EXTRACTED DATA:
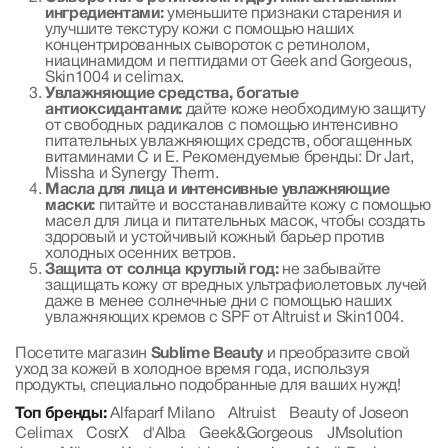
ингредиентами:
уменьшите признаки старения и
улучшите текстуру кожи с помощью наших
концентрированных сывороток с ретинолом,
ниацинамидом и пептидами от Geek and Gorgeous,
Skin1004 и celimax.
Увлажняющие средства, богатые
антиоксидантами:
дайте коже необходимую защиту
от свободных радикалов с помощью интенсивно
питательных увлажняющих средств, обогащенных
витаминами С и Е. Рекомендуемые бренды: Dr Jart,
Missha и Synergy Therm.
Масла для лица и интенсивные увлажняющие
маски:
питайте и восстанавливайте кожу с помощью
масел для лица и питательных масок, чтобы создать
здоровый и устойчивый кожный барьер против
холодных осенних ветров.
Защита от солнца круглый год:
не забывайте
защищать кожу от вредных ультрафиолетовых лучей
даже в менее солнечные дни с помощью наших
увлажняющих кремов с SPF от Altruist и Skin1004.
Посетите магазин
Sublime Beauty
и преобразите свой
уход за кожей в холодное время года, используя
продукты, специально подобранные для ваших нужд!
Топ бренды:
Alfaparf Milano
Altruist
Beauty of Joseon
Celimax
CosrX
d'Alba
Geek&Gorgeous
JMsolution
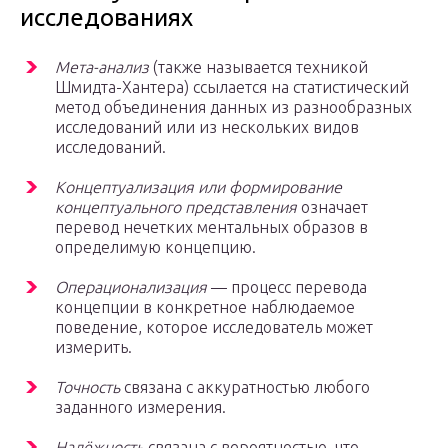
исследованиях
Мета-анализ
(также называется техникой
Шмидта-Хантера) ссылается на статистический
метод объединения данных из разнообразных
исследований или из нескольких видов
исследований.
Концептуализация или формирование
концептуального представления
означает
перевод нечетких ментальных образов в
определимую концепцию.
Операционализация
— процесс перевода
концепции в конкретное наблюдаемое
поведение, которое исследователь может
измерить.
Точность
связана с аккуратностью любого
заданного измерения.
Надёжность
связана с вероятностью, что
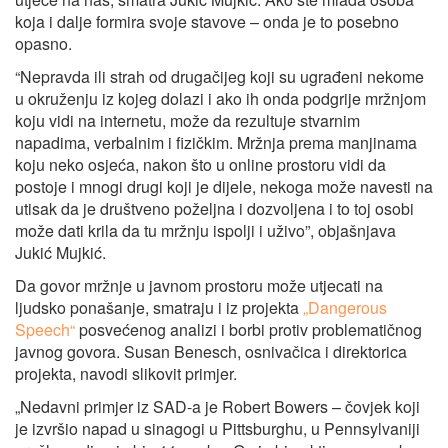
koja i dalje formira svoje stavove – onda je to posebno
opasno.
“Nepravda ili strah od drugačijeg koji su ugrađeni nekome
u okruženju iz kojeg dolazi i ako ih onda podgrije mržnjom
koju vidi na internetu, može da rezultuje stvarnim
napadima, verbalnim i fizičkim. Mržnja prema manjinama
koju neko osjeća, nakon što u online prostoru vidi da
postoje i mnogi drugi koji je dijele, nekoga može navesti na
utisak da je društveno poželjna i dozvoljena i to toj osobi
može dati krila da tu mržnju ispolji i uživo”, objašnjava
Jukić Mujkić.
Da govor mržnje u javnom prostoru može utjecati na
ljudsko ponašanje, smatraju i iz projekta
„Dangerous
Speech“
posvećenog analizi i borbi protiv problematičnog
javnog govora. Susan Benesch, osnivačica i direktorica
projekta, navodi slikovit primjer.
„Nedavni primjer iz SAD-a je Robert Bowers – čovjek koji
je izvršio napad u sinagogi u Pittsburghu, u Pennsylvaniji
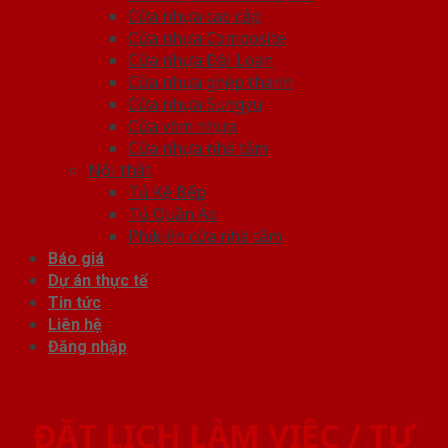
Cửa nhựa cao cấp
Cửa nhựa Composite
Cửa nhựa Đài Loan
Cửa nhựa ghép thanh
Cửa nhựa Sungyu
Cửa vòm nhựa
Cửa nhựa nhà tắm
Nội thất
Tủ Kệ Bếp
Tủ Quần Áo
Phụ kiện cửa nhà tắm
Báo giá
Dự án thực tế
Tin tức
Liên hệ
Đăng nhập
ĐẶT LỊCH LÀM VIỆC / TƯ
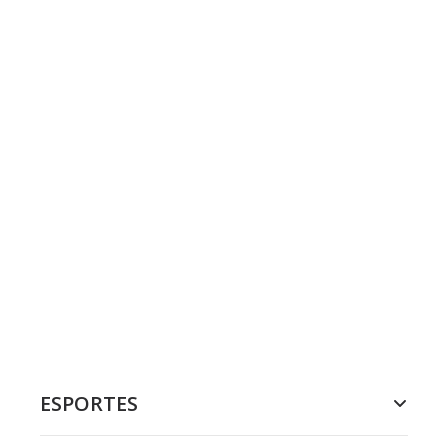
ESPORTES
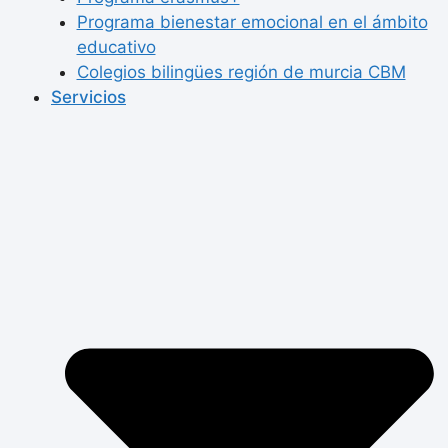
Programa bienestar emocional en el ámbito
educativo
Colegios bilingües región de murcia CBM
Servicios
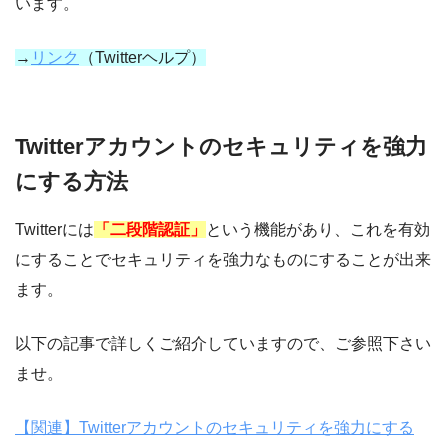
います。
→
リンク
（Twitterヘルプ）
Twitterアカウントのセキュリティを強力
にする方法
Twitterには
「二段階認証」
という機能があり、これを有効
にすることでセキュリティを強力なものにすることが出来
ます。
以下の記事で詳しくご紹介していますので、ご参照下さい
ませ。
【関連】Twitterアカウントのセキュリティを強力にする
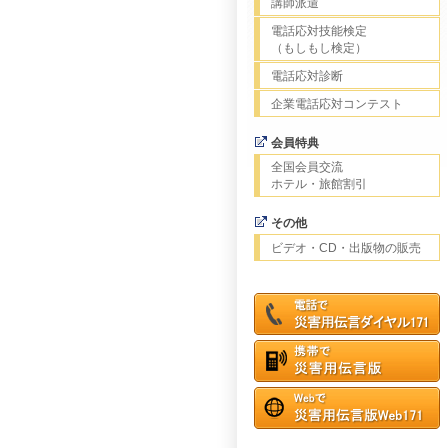
講師派遣
電話応対技能検定
（もしもし検定）
電話応対診断
企業電話応対コンテスト
会員特典
全国会員交流
ホテル・旅館割引
その他
ビデオ・CD・出版物の販売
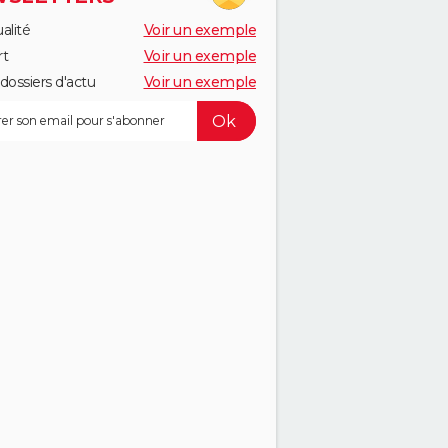
alité
Voir un exemple
rt
Voir un exemple
dossiers d'actu
Voir un exemple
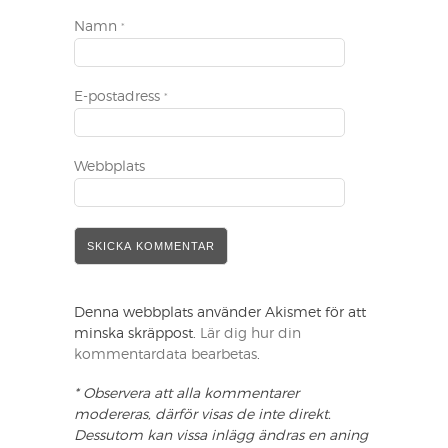
Namn
*
E-postadress
*
Webbplats
Denna webbplats använder Akismet för att
minska skräppost.
Lär dig hur din
kommentardata bearbetas
.
* Observera att alla kommentarer
modereras, därför visas de inte direkt.
Dessutom kan vissa inlägg ändras en aning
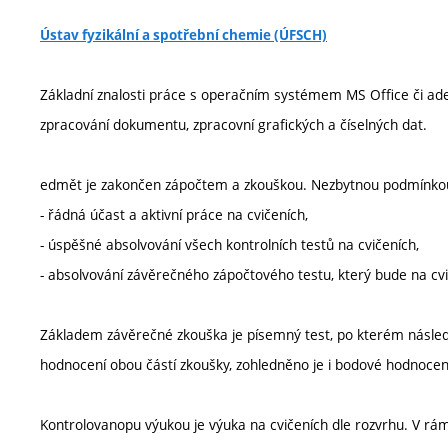
Ústav fyzikální a spotřební chemie (ÚFSCH)
Základní znalosti práce s operačním systémem MS Office či adek
zpracování dokumentu, zpracovní grafických a číselných dat.
edmět je zakončen zápočtem a zkouškou. Nezbytnou podmínkou 
- řádná účast a aktivní práce na cvičeních,
- úspěšné absolvování všech kontrolních testů na cvičeních,
- absolvování závěrečného zápočtového testu, který bude na cv
Základem závěrečné zkouška je písemný test, po kterém násled
hodnocení obou částí zkoušky, zohledněno je i bodové hodnocení
Kontrolovanopu výukou je výuka na cvičeních dle rozvrhu. V rám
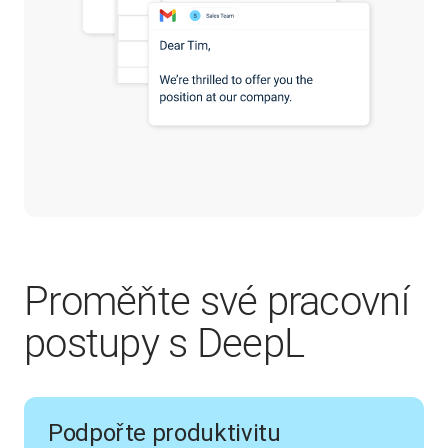
Proměňte své pracovní
postupy s DeepL
Podpořte produktivitu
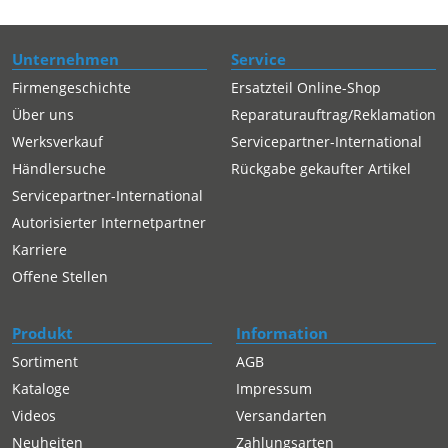
Unternehmen
Service
Firmengeschichte
Ersatzteil Online-Shop
Über uns
Reparaturauftrag/Reklamation
Werksverkauf
Servicepartner-International
Händlersuche
Rückgabe gekaufter Artikel
Servicepartner-International
Autorisierter Internetpartner
Karriere
Offene Stellen
Produkt
Information
Sortiment
AGB
Kataloge
Impressum
Videos
Versandarten
Neuheiten
Zahlungsarten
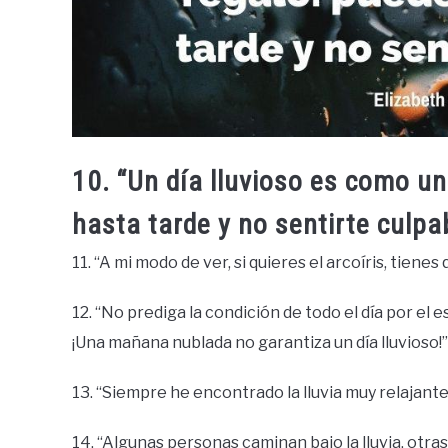
10. “Un día lluvioso es como u
hasta tarde y no sentirte culpa
11. “A mi modo de ver, si quieres el arcoíris, tienes 
12. “No prediga la condición de todo el día por el 
¡Una mañana nublada no garantiza un día lluvioso!”
13. “Siempre he encontrado la lluvia muy relajante
14. “Algunas personas caminan bajo la lluvia, otr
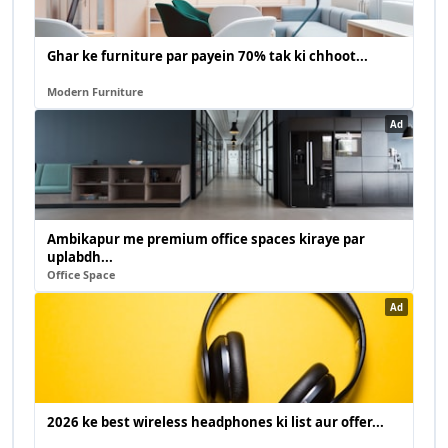
Ghar ke furniture par payein 70% tak ki chhoot...
Modern Furniture
Ad
Ambikapur me premium office spaces kiraye par
uplabdh...
Office Space
Ad
2026 ke best wireless headphones ki list aur offer...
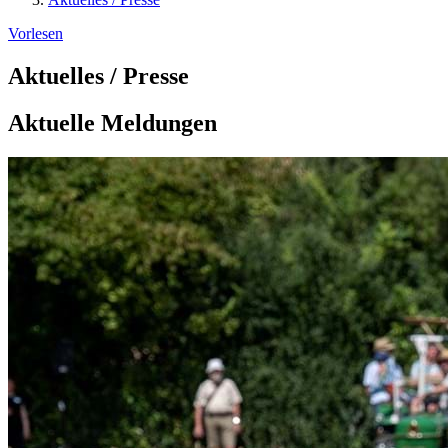
Vorlesen
Aktuelles / Presse
Aktuelle Meldungen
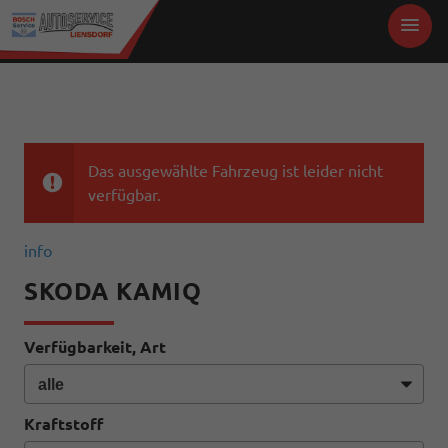
Das ausgewählte Fahrzeug ist leider nicht
verfügbar.
info
SKODA KAMIQ
Verfügbarkeit, Art
Kraftstoff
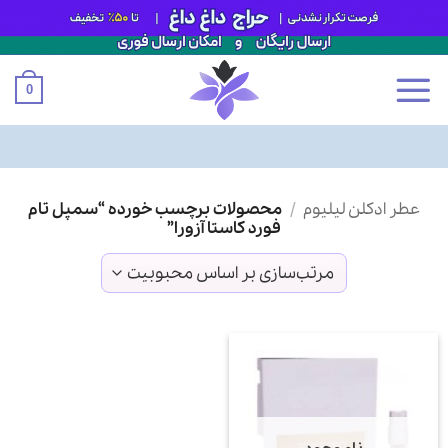
0
Ski
عطر ادکلن لیلیوم
/
محصولات برچسب خورده “سمپل تام
t
فورد کاستا آزورا”
conten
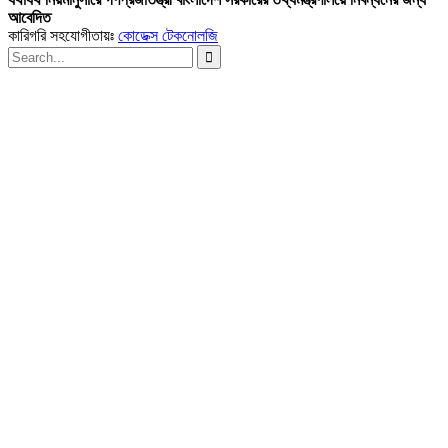
আবেদিত
কারিগরি সহযোগীতায়ঃ
কোডেক্স টেকনোলজি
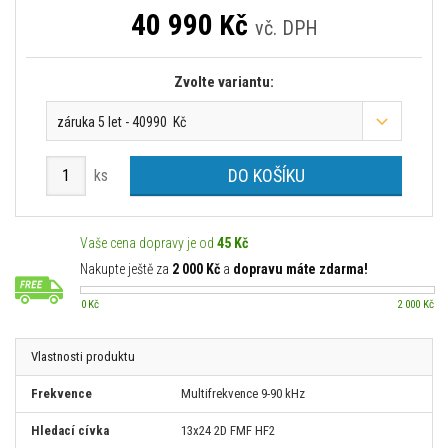
40 990
Kč
vč. DPH
Zvolte variantu:
záruka 5 let - 40990 Kč
DO KOŠÍKU
ks
Vaše cena dopravy je od
45 Kč
Nakupte ještě za
2 000 Kč
a
dopravu máte zdarma!
0 Kč
2 000 Kč
Vlastnosti produktu
Frekvence
Multifrekvence 9-90 kHz
Hledací cívka
13x24 2D FMF HF2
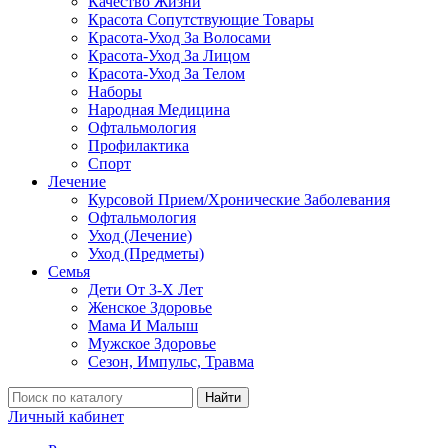
Качество Жизни
Красота Сопутствующие Товары
Красота-Уход За Волосами
Красота-Уход За Лицом
Красота-Уход За Телом
Наборы
Народная Медицина
Офтальмология
Профилактика
Спорт
Лечение
Курсовой Прием/Хронические Заболевания
Офтальмология
Уход (Лечение)
Уход (Предметы)
Семья
Дети От 3-Х Лет
Женское Здоровье
Мама И Малыш
Мужское Здоровье
Сезон, Импульс, Травма
Найти
Личный кабинет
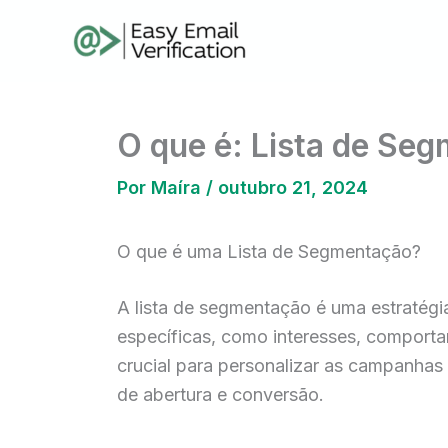
Ir
para
o
conteúdo
O que é: Lista de Se
Por
Maíra
/
outubro 21, 2024
O que é uma Lista de Segmentação?
A lista de segmentação é uma estratégi
específicas, como interesses, comporta
crucial para personalizar as campanha
de abertura e conversão.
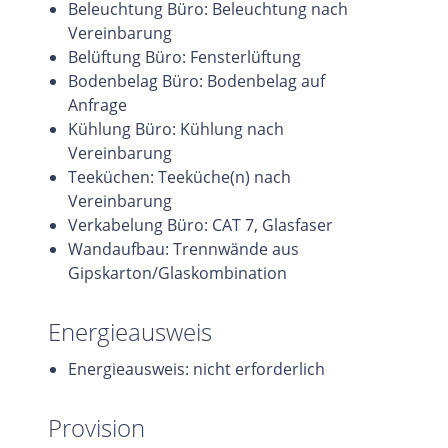
Beleuchtung Büro: Beleuchtung nach
Vereinbarung
Belüftung Büro: Fensterlüftung
Bodenbelag Büro: Bodenbelag auf
Anfrage
Kühlung Büro: Kühlung nach
Vereinbarung
Teeküchen: Teeküche(n) nach
Vereinbarung
Verkabelung Büro: CAT 7, Glasfaser
Wandaufbau: Trennwände aus
Gipskarton/Glaskombination
Energieausweis
Energieausweis: nicht erforderlich
Provision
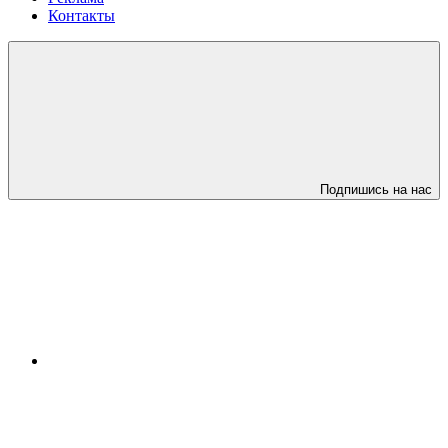
Контакты
Подпишись на нас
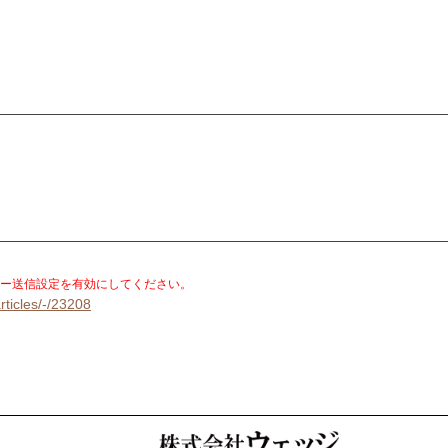
。
ー送信設定を有効にしてください。
rticles/-/23208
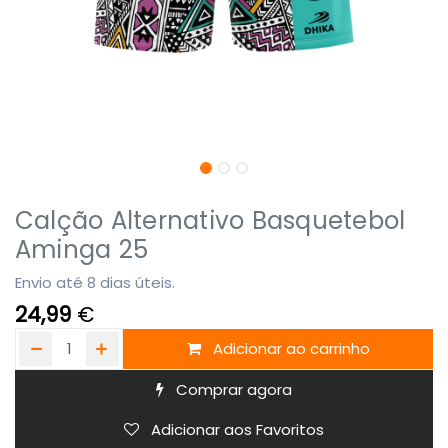
Calção Alternativo Basquetebol
Aminga 25
Envio até 8 dias úteis.
24,99
€
Adicionar ao carrinho
Comprar agora
Adicionar aos Favoritos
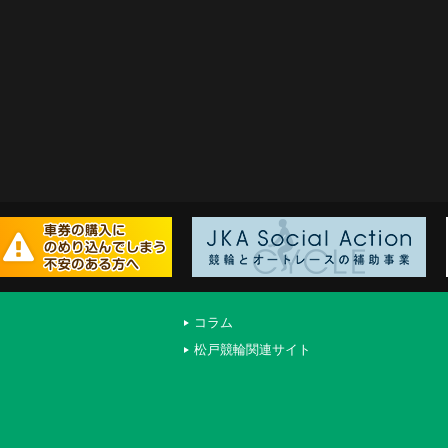
コラム
松戸競輪関連サイト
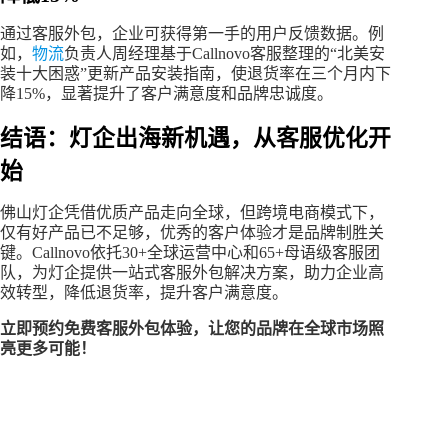
通过客服外包，企业可获得第一手的用户反馈数据。例
如，
物流
负责人周经理基于Callnovo客服整理的“北美安
装十大困惑”更新产品安装指南，使退货率在三个月内下
降15%，显著提升了客户满意度和品牌忠诚度。
结语：灯企出海新机遇，从客服优化开
始
佛山灯企凭借优质产品走向全球，但跨境电商模式下，
仅有好产品已不足够，优秀的客户体验才是品牌制胜关
键。Callnovo依托30+全球运营中心和65+母语级客服团
队，为灯企提供一站式客服外包解决方案，助力企业高
效转型，降低退货率，提升客户满意度。
立即预约免费客服外包体验，让您的品牌在全球市场照
亮更多可能！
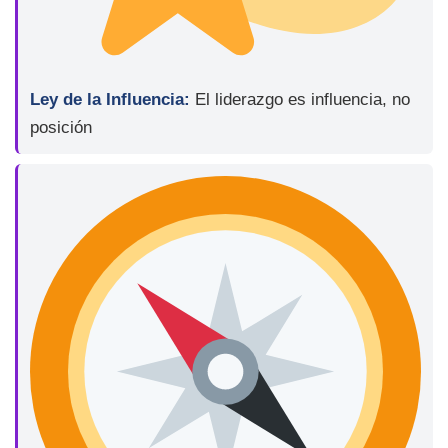
Ley de la Influencia:
El liderazgo es influencia, no
posición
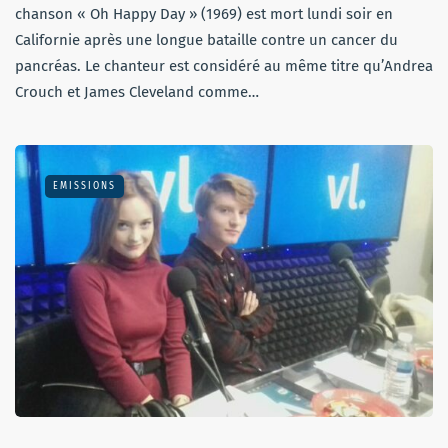
chanson « Oh Happy Day » (1969) est mort lundi soir en
Californie après une longue bataille contre un cancer du
pancréas. Le chanteur est considéré au même titre qu’Andrea
Crouch et James Cleveland comme…
EMISSIONS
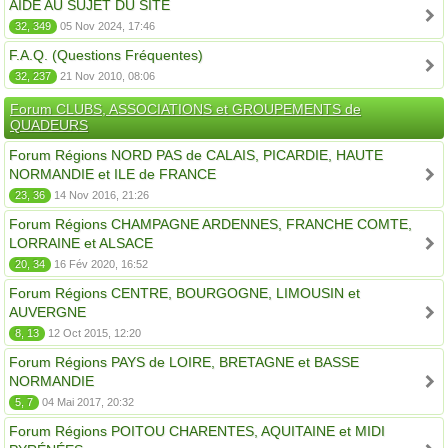
AIDE AU SUJET DU SITE
32, 349
05 Nov 2024, 17:46
F.A.Q. (Questions Fréquentes)
32, 237
21 Nov 2010, 08:06
Forum CLUBS, ASSOCIATIONS et GROUPEMENTS de
QUADEURS
Forum Régions NORD PAS de CALAIS, PICARDIE, HAUTE
NORMANDIE et ILE de FRANCE
23, 36
14 Nov 2016, 21:26
Forum Régions CHAMPAGNE ARDENNES, FRANCHE COMTE,
LORRAINE et ALSACE
20, 34
16 Fév 2020, 16:52
Forum Régions CENTRE, BOURGOGNE, LIMOUSIN et
AUVERGNE
8, 13
12 Oct 2015, 12:20
Forum Régions PAYS de LOIRE, BRETAGNE et BASSE
NORMANDIE
5, 7
04 Mai 2017, 20:32
Forum Régions POITOU CHARENTES, AQUITAINE et MIDI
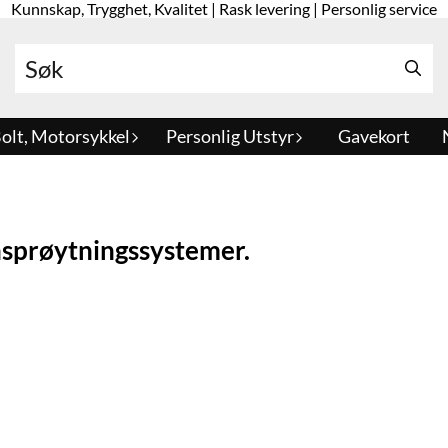
Kunnskap, Trygghet, Kvalitet | Rask levering | Personlig service
olt, Motorsykkel
Personlig Utstyr
Gavekort
nnsprøytningssystemer.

EXERCISE INSTRUCTIONS: Please convert the lines of the records into a Markdown table with the columns Row and Line, starting at the line that contains "koja i dalje" and ending at the line that contains "koju vidi na". Leave out any blank lines.

TASK OUTPUT:
| Row | Line |
|---|---|
| 1 | koja i dalje formira svoje stavove – onda je to posebno |
| 2 | opasno. |
| 3 | “Nepravda ili strah od drugačijeg koji su ugrađeni nekome |
| 4 | u okruženju iz kojeg dolazi i ako ih onda podgrije mržnjom |
| 5 | koju vidi na internetu, može da rezultuje stvarnim |